§ **Yazılı Soru**:
Otonom araçların kaza sorumluluğunu ele alan metin parçasına göre şu soruları cevaplayın:
1. Cruise kontrol gibi sürüşü otomatikleştirmek için tasarlanmış sistemler hakkında araştırmalar ne göstermiştir?
2. En son verilere göre sürücülerin, otonom sistemlerin neler yapıp yapamayacağına dair bilgisi nasıldır?
3. Sürücüsüz otomobil dünyasını rahatsız eden sorunlardan "sadece biri" olarak hangisi anılıyor?

Sosyal Medya

Otomobil

Otonom Araçların Kaza Yapması Durumunda Kim Sorumlu Olacak?

Otonom Araçların Kaza Yapması Durumunda Kim Sorumlu Olacak? Otomobil Üreticileri otonom araçların kaza sorumluluğundan kaçabilir mi?

 

Otonom Araçların Kaza Yapması Durumunda Kim Sorumlu?

Kendi kendi giden araçların kaza yapması durumunda kim sorumlu olacak?

Otonom araçların günümüzde giderek ivme kazanmasıyla birlikte yaşanacak bir kaza durumunda yasal olarak kimin sorumlu olacağı da merak konusu haline geldi. İnsan-Araç etkileşimi üzerine yapılana araştırmalara göstermiştir ki; sürüşü otomatikleştirmek için tasarlanmış sistemler bile (cruise kontrol, öndeki araç ile aradaki mesafeyi koruyan sistemler gibi) tamamen hatasız olmaktan çok uzakta…

En son verilere bakıldığında da sürücülerin otonom sistemlerin neler yapıp yapamayacağına dair sınırlı bir bilgiye sahip olduklarını görüyoruz. Şaşırtıcı olmayacak bir şekilde tabi. Elbette henüz mükemmel olmayan teknoloji ve otonom sistemlerin bile; umursamaz bir şekilde halk tarafından kabul görmesi de dahil olmak üzere hala, sürücüsüz otomobil dünyasını rahatsız eden bir çok sorun olduğunu görüyoruz.

Yasal sorumlulukta bunlardan sadece biri. Özellikle insansız veya sürücüsüz otomobili yapan üreticinin yasal sorumluluğu neler? veya neler olacak?

ADAS’ın tehlikeleri?

Güven ve Hesap Verebilirlik?

§ **Listelenen Kayıtlar**:
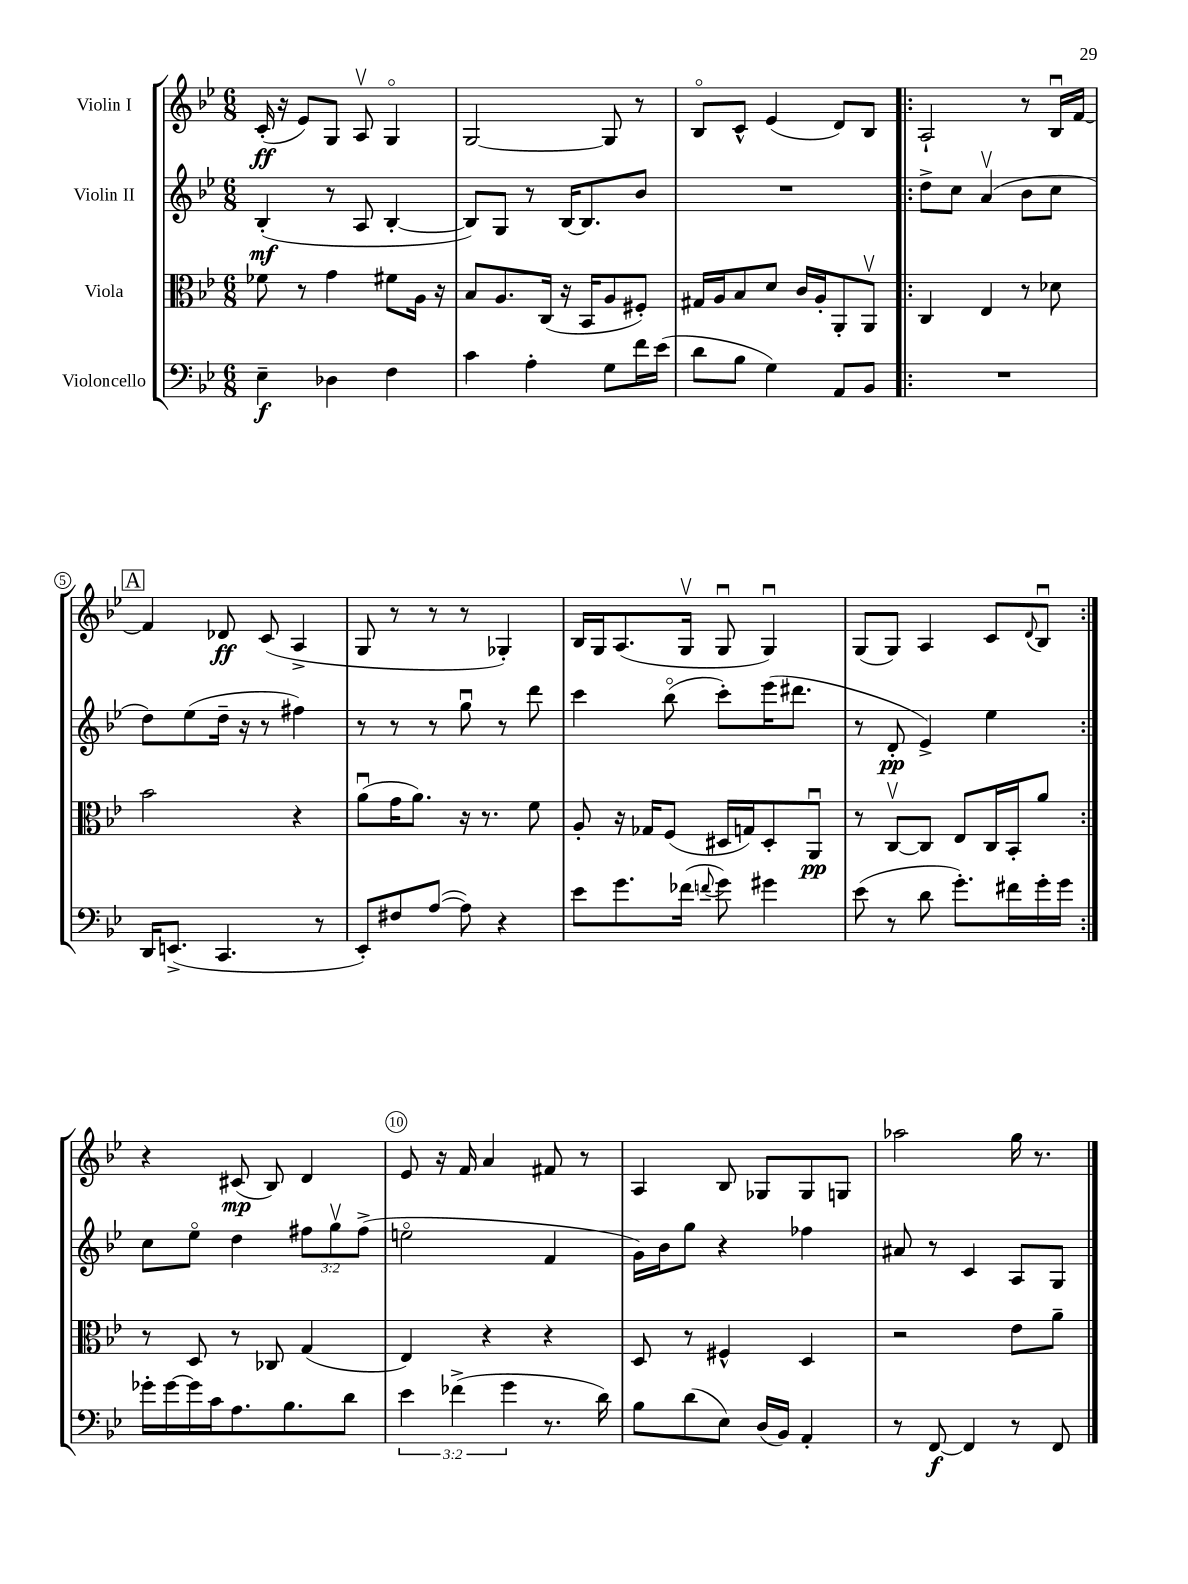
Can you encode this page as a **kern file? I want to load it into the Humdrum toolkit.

**kern	**kern	**kern	**kern
*staff4	*staff3	*staff2	*staff1
*clefF4	*clefC3	*clefG2	*clefG2
*k[b-e-]	*k[b-e-]	*k[b-e-]	*k[b-e-]
*M6/8	*M6/8	*M6/8	*M6/8
4E-~\	8f-\	(4B-'/	(16c'/
.	.	.	16r
.	8r	.	8e-/L)
4D-\	4g\	8r	8G/J
.	.	8A/	8Av/
4F\	8f#\L	[4B-'/	4Go/
.	16A\Jk	.	.
.	16r	.	.
=	=	=	=
4c\	8B-/L	8B-/]L)	[2G/
.	8.A/	8G/J	.
4A'\	.	8r	.
.	(16C/Jk	.	.
.	16r	[16B-/LK	.
.	16BB-/LK	8.B-/]	.
8G\L	8A/	.	8G/]
16f\L	8F#'/J)	8b-/J	8r
(16e-\JJ	.	.	.
=	=	=	=
8d\L	16G#/LL	2.r	8B-o/L
.	16A/J	.	.
8B-\J	8B-/	.	8c^^/J
4G\)	8d/J	.	(4e-/
.	16c/LL	.	.
.	16A'/J	.	.
8AA/L	8AA'/	.	8d/L)
8BB-/J	8AAv/J	.	8B-/J
=!|:	=!|:	=!|:	=!|:
2.r	4C/	8dd^\L	2A`/
.	.	8cc\J	.
.	4E-/	(4av/	.
.	8r	8b-\L	8r
.	8d-\	8cc\J	16B-u/LL
.	.	.	[16f/JJ
=	=	=	=
16DD/LK	2b-\	8dd\L)	4f/]
(8.EE^/J	.	.	.
.	.	(8ee-\	.
4.CC/	.	16dd~\Jk	8d-/
.	.	16r	.
.	.	8r	(8c/
.	4r	4ff#\)	4A^/
8r	.	.	.
=	=	=	=
8EE-'/L)	(8au\L	8r	8G/
8F#/	16g\K	8r	8r
.	8.a\J)	.	.
([8A/J	.	8r	8r
8A\])	16r	8ggu\	8r
.	8.r	.	.
4r	.	8r	4G-'/)
.	8f\	8ddd\	.
=	=	=	=
8e-\L	8A'/	4ccc\	16B-/LL
.	.	.	16G/J
8.g\	16r	.	(8.A/
.	16G-/LK	.	.
.	(8F/J	(8bb-o\	.
(16f-\Jk	.	.	16Gv/Jk
8qqf/	.	.	.
8g\)	16D#/LL	8ccc'\L)	8Gu/
.	16G/J)	.	.
4g#\	8D#'/	(16eee-\K	4Gu/)
.	.	8.ddd#\J	.
.	8AAu/J	.	.
=	=	=	=
(8e-\	8r	8r	(8G/L
8r	[8Cv/L	8d'/	8G/J)
8d\	8C/]J	4e-^/)	4A/
8.g'\L)	8E-/L	.	.
.	16C/L	4ee-\	8c/L
16f#\L	16BB-'/J	.	.
.	.	.	8qqd/
16g'\	8a/J	.	8B-u/J
16g\JJ	.	.	.
=:|!	=:|!	=:|!	=:|!
16g-'\LL	8r	8cc\L	4r
[16g-\	.	.	.
16g-\]	8D/	8ee-o\J	.
16c\J	.	.	.
8.A\	8r	4dd\	(8c#/
.	8C-/	.	8B-/)
8.B-\	.	.	.
.	(4G/	12ff#\L	4d/
.	.	12ggv\	.
8d\J	.	.	.
.	.	(12ff#^\J	.
=	=	=	=
6e-\	4E-/)	2eeo\	8e-/
.	.	.	16r
(6f-^\	.	.	.
.	.	.	16f/
.	4r	.	4a/
6g\	.	.	.
8.r	4r	4f/	8f#/
.	.	.	8r
16d\)	.	.	.
=	=	=	=
8B-\L	8D/	16g\LL)	4A/
.	.	16b-\J	.
(8d\	8r	8gg\J	.
8E-\J)	4F#^^/	4r	8B-/
(16D/LL	.	.	8G-/L
16BB-/JJ)	.	.	.
4AA'/	4D/	4ff-\	8G-/
.	.	.	8G/J
=	=	=	=
8r	2r	8a#/	2aa-\
[8FF/	.	8r	.
4FF/]	.	4c/	.
8r	8e-\L	8A/L	16gg\
.	.	.	8.r
8FF/	8a~\J	8G/J	.
==	==	==	==
*-	*-	*-	*-
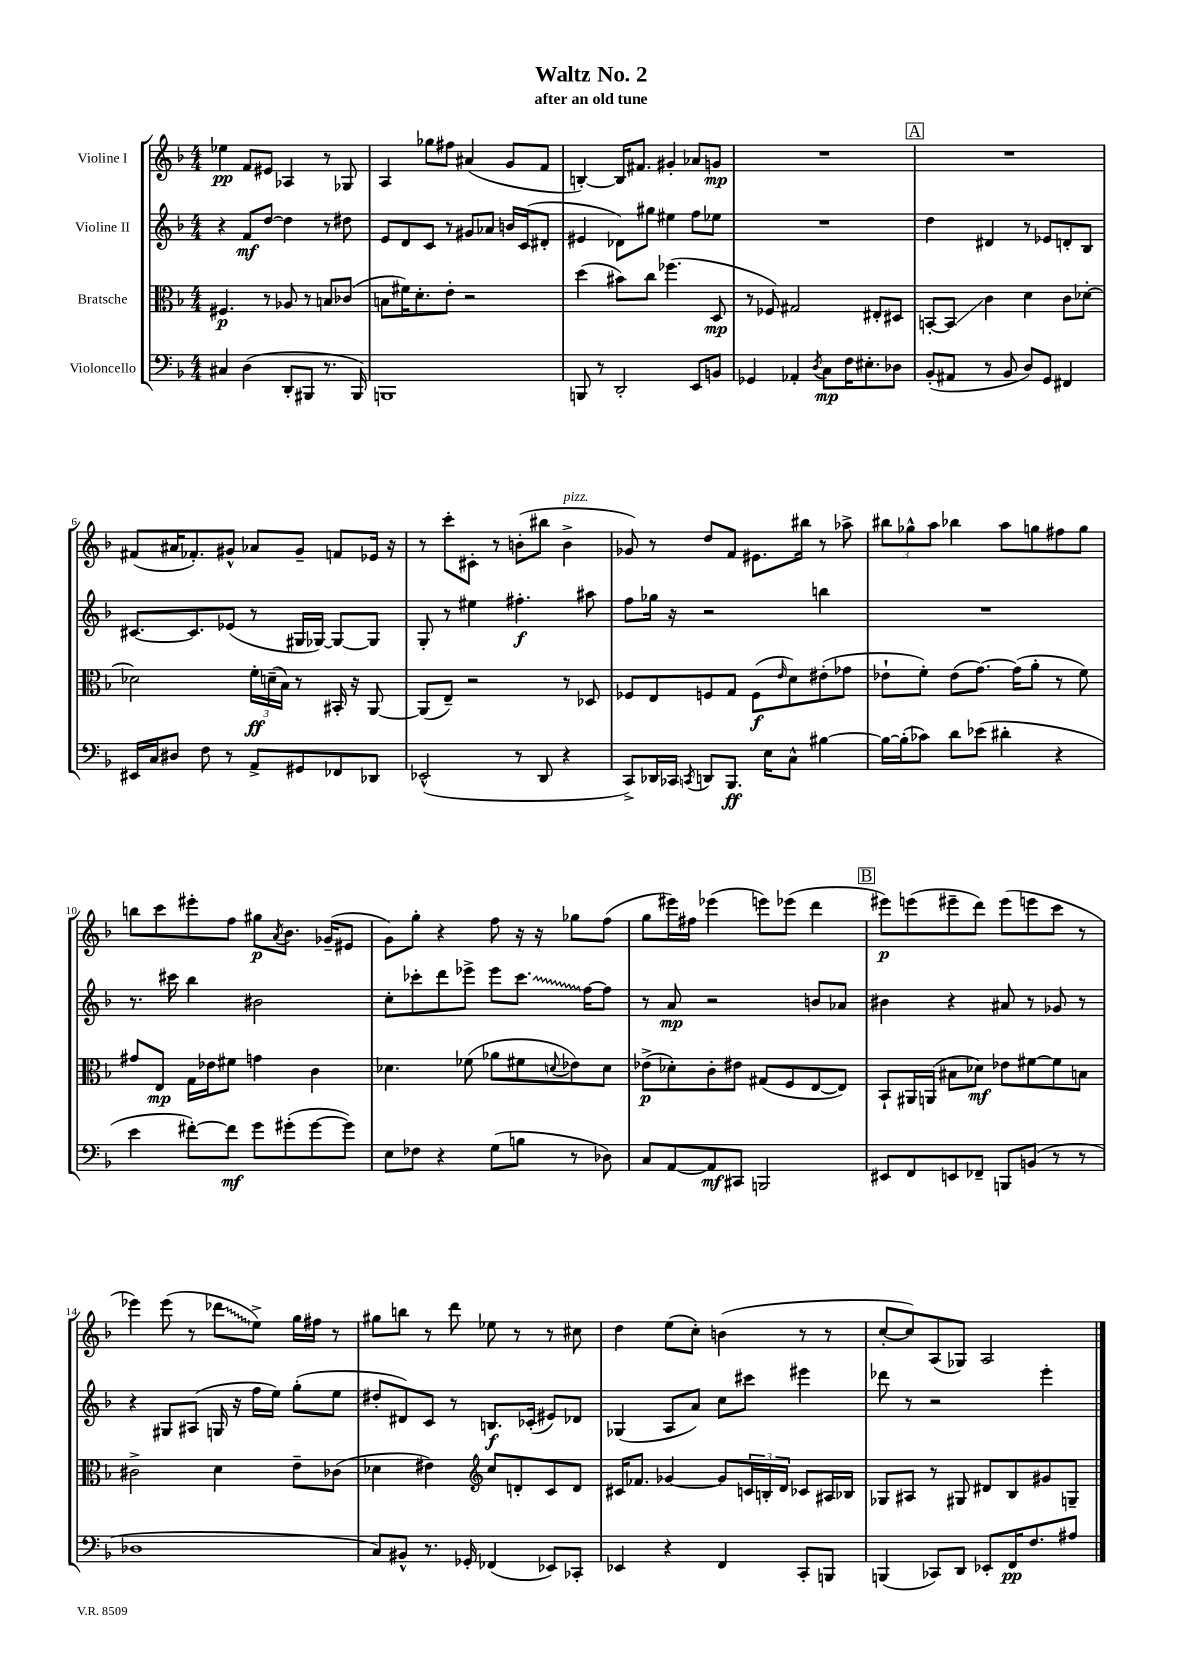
\header { title = "Waltz No. 2" subtitle = "after an old tune" }
<<
\new StaffGroup <<
\new Staff = "s0" \with { instrumentName = "Violine I" } {
    \clef treble \key f \major \numericTimeSignature \time 4/4
    ees''4\pp f'8 eis'8 aes4 r8 ges8 |
    a4 ges''8 fis''8 ais'4( g'8 f'8 |
    b4~-.) b16 fis'8. gis'4-. aes'8 g'8\mp |
    R1 |
    \mark \markup { \box "A" } R1 |
    fis'8( ais'16 fes'8.-.) gis'8-^ aes'8 gis'8-- f'8 ees'16 r16 |
    r8 c'''8-. cis'8-. r8 b'8-.( bis''8 b'4->^\markup { \italic "pizz." } |
    ges'8) r8 d''8 f'8 eis'8. bis''16 r8 aes''8-> |
    \tuplet 3/2 { bis''8 ges''8-^ a''8 } bes''4 a''8 g''8 fis''8 g''8 |
    b''8 c'''8 eis'''8-. f''8 gis''8\p \acciaccatura { a'8 } bes'8. ges'16--( eis'8 |
    g'8) g''8-. r4 f''8 r16 r16 ges''8 f''8( |
    g''8 eis'''16) fis''16 ees'''4( e'''8) ees'''8( d'''4 |
    \mark \markup { \box "B" } eis'''8\p) e'''8( eis'''8-- d'''8) eis'''8( e'''8 c'''8 r8 |
    ees'''4) ees'''8( r8 \once \override Glissando.style = #'zigzag des'''8\glissando e''8->) g''16 fis''16 r8 |
    gis''8 b''8 r8 d'''8 ees''8 r8 r8 cis''8 |
    d''4 e''8( c''8-.) b'4( r8 r8 |
    c''8~-. c''8) a8( ges8) a2 \bar "|." |
}
\new Staff = "s1" \with { instrumentName = "Violine II" } {
    \clef treble \key f \major \numericTimeSignature \time 4/4
    r4 f'8\mf d''8~ d''4 r8 dis''8 |
    e'8 d'8 c'8 r8 gis'8 aes'8 b'16 c'16( dis'8-. |
    eis'4 des'8) gis''8 eis''4 f''8 ees''8 |
    R1 |
    \mark \markup { \box "A" } d''4 dis'4 r8 ees'8 d'8-. bes8 |
    cis'8.~ cis'8. ees'8( r8 gis16 ges16~) ges8~ ges8 |
    g8-. r8 eis''4 fis''4.-.\f ais''8 |
    f''8 ges''16 r16 r2 b''4 |
    R1 |
    r8. cis'''16 bes''4 bis'2 |
    c''8-. ces'''8-. d'''8 ees'''8-> ees'''8 \once \override Glissando.style = #'zigzag ces'''8.\glissando f''16~ f''8 |
    r8 a'8\mp r2 b'8 aes'8 |
    \mark \markup { \box "B" } bis'4 r4 ais'8 r8 ges'8 r8 |
    r4 gis8 ais8( g16 r16 f''16 e''16) g''8-.( e''8 |
    dis''8-. dis'8) c'8 r8 b8.\f ces'16-.( eis'8) des'8 |
    ges4( a8 a'8) c''8 cis'''8 eis'''4 |
    des'''8 r8 r2 e'''4-. \bar "|." |
}
\new Staff = "s2" \with { instrumentName = "Bratsche" } {
    \clef alto \key f \major \numericTimeSignature \time 4/4
    fis4.\p r8 aes8 r8 b8 ces'8( |
    b8 fis'16) d'8.-. e'8-. r2 |
    d''4( bis'8) c''8 fes''4.( d8\mp |
    r8 fes8) gis2 eis8-. dis8 |
    \mark \markup { \box "A" } b,8~-. b,8\glissando c'4 d'4 c'8 des'8~-. |
    des'2 \tuplet 3/2 { f'16-.\ff d'16--( bes16) } r8 bis,16-. r16 a,8~ |
    a,8( e8--) r2 r8 des8 |
    fes8 e8 f8 g8 f8\f( \grace { e'16 } d'8) eis'8-.( ges'8 |
    ees'8-! f'8-.) ees'8( g'8.~) g'16( a'8-. r8 f'8) |
    gis'8 e8\mp g16 ees'16 fis'8 g'4 c'4 |
    des'4. fes'8( aes'8 fis'8 \appoggiatura { d'8 } ees'8) d'8 |
    ees'8->\p( des'8-.) c'8-. eis'8 gis8( f8 e8~ e8) |
    \mark \markup { \box "B" } bes,8-! ais,16 a,16( bis8 des'8\mf) ees'8 fis'8~ fis'8 b8 |
    cis'2-> d'4 e'8-- ces'8( |
    des'4 eis'4) \clef treble c''8 d'8-. c'8 d'8 |
    cis'16 fes'8. ges'4~ ges'8 \tuplet 3/2 { c'16 b16-. d'16 } ces'8 ais16 bes16 |
    ges8 ais8 r8 gis8 dis'8 bes8 gis'8 g8-- \bar "|." |
}
\new Staff = "s3" \with { instrumentName = "Violoncello" } {
    \clef bass \key f \major \numericTimeSignature \time 4/4
    cis4 d4( d,8-. bis,,8 r8. bis,,16) |
    b,,1 |
    b,,8 r8 d,2-. e,8 b,8 |
    ges,4 aes,4-. \acciaccatura { d8 } c8\mp f16 eis8.-. des8 |
    \mark \markup { \box "A" } bes,8-.( ais,8 r8 bes,8 d8) g,8 fis,4 |
    eis,16 c16 dis8 f8 r8 a,8-> gis,8 fes,8 des,8 |
    ees,2-^( r8 d,8 r4 |
    c,8->) des,16 ces,16 \acciaccatura { c,8 } d,8 bes,,8.\ff e16 c8-^ bis4~ |
    bis16~ bis16-.( ces'8) d'8 ees'8( dis'4-. r4 |
    e'4 fis'8~-.) fis'8\mf g'8 gis'8-.( gis'8~ gis'8) |
    e8 fes8 r4 g8( b8 r8 des8) |
    c8 a,8~ a,8\mf cis,8 b,,2 |
    \mark \markup { \box "B" } eis,8 f,8 e,8 fes,8-- b,,8 b,8( r8 r8 |
    des1 |
    c8) bis,8-^ r8. ges,16-. fes,4( ees,8) ces,8-. |
    ees,4 r4 f,4 c,8-. b,,8 |
    b,,4( ces,8) d,8 ees,8-. f,16\pp f8. ais8 \bar "|." |
}
>>
>>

§ **Alıştırma Çözümü**:
1. Bu sistemlerin tamamen hatasız olmaktan çok uzak olduğunu göstermiştir.
2. Sürücüler bu konuda sınırlı bir bilgiye sahiptir.
3. Yasal sorumluluk.